Nadine felt utterly remote from him, as though he’d never held her in his arms. The enemy. She was forced to playact, to cloak the hardness in her voice.
“Listen my young friend, you’re not behaving seriously! It’s not safe. You know we’ll see each other tomorrow!”
“And you know we won’t, not tomorrow, not ever. Your husband is a traitor.”
The rest of their brief exchange was as hackneyed as the lines of a bad play. “Are you crazy? What are you talking about!” “He confessed it to me himself, this morning.” “You’re crazy. It’s impossible, I don’t believe you.” “Ah, so you don’t believe me, you don’t believe me… Have you seen him?” “No.” This lie revived Nadine’s sincerity. “No? Then you don’t know yet! Listen, Nadine, listen darling, my head is spinning, I can hardly believe it myself, it’s as if the earth and the sky were both quaking at once. Him of all people! If only this were a comedy of errors! I went straight to Mougin, and he knew already. Your husband is a traitor. You can’t possibly go with him.” The refrain about the little lady in white, in white, in white submerged the young man’s unhappy voice. “I shouldn’t suffer on his account,” thought Nadine. “He really is a big kid who knows nothing, understands nothing, doesn’t have an inkling…” To place her hands on Alain’s temples, to plant kisses on Alain’s eyelids, to say, “My poor love, it’s too terrible, calm down, don’t judge so fast. Sacha will never become a traitor, he’s suffering worse than you, worse than the dead, his conscience is screaming… And that’s his only crime.” She looks at him with moist eyes.
“Beautiful Alain…”
But she also registers that the black car has come to a halt fifteen steps away. That no one is getting out, that fortunately there are people around and farther off even a policeman, his short cape hanging in stony folds. She pulls herself briskly together, as though to transmit a message learned by heart, and Alain is familiar with that gesture of hers since they used to work together.

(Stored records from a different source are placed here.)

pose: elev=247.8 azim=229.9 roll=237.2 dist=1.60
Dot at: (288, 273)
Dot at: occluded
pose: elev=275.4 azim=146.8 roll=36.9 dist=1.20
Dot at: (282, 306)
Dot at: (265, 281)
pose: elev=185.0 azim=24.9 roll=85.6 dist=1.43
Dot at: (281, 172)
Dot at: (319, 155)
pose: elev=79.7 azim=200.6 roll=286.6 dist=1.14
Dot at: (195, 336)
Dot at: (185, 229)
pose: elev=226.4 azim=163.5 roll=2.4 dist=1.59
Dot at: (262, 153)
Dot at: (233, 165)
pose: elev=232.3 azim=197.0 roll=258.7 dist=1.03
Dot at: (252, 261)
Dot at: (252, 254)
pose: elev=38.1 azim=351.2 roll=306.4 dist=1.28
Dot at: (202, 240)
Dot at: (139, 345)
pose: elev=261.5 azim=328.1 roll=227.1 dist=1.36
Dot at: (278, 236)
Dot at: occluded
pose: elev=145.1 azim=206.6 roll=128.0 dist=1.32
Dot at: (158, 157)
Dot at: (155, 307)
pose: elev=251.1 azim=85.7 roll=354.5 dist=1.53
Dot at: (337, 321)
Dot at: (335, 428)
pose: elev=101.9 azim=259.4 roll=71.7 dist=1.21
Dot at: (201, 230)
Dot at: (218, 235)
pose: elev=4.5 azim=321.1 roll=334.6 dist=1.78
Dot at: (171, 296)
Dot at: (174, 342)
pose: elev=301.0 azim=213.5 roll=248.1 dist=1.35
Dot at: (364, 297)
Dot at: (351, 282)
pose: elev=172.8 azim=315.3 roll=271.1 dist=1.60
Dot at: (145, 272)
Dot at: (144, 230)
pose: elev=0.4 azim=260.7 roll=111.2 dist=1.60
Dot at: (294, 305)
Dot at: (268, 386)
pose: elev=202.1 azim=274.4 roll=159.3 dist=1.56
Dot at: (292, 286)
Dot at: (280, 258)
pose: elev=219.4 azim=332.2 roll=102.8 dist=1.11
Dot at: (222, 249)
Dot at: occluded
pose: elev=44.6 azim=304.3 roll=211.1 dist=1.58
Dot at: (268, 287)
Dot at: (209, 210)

“I don’t believe you, Alain. You’re telling me an incomprehensible story. I’m going to find out about these… these idiotic rumors. Someone may be plotting against Sacha… We’ll meet tomorrow. Now go away and simmer down.”
Alain, too, looks at the black car for a long moment (though in truth, none of this occurs in a measurable time); he turns his head, sees the police officer, maybe estimating the numbers of passersby, some of whom may be waiting for an agreed-upon signal. The bistro door swings open to disgorge a clutch of raucous couples, still flush with partying. A man’s hand cups a heavy female breast swathed in silk the color of wine lees. “In white, in white, in white, a li’l laaa-dy!” Nadine seizes the moment, and almost shouts: “Go away!”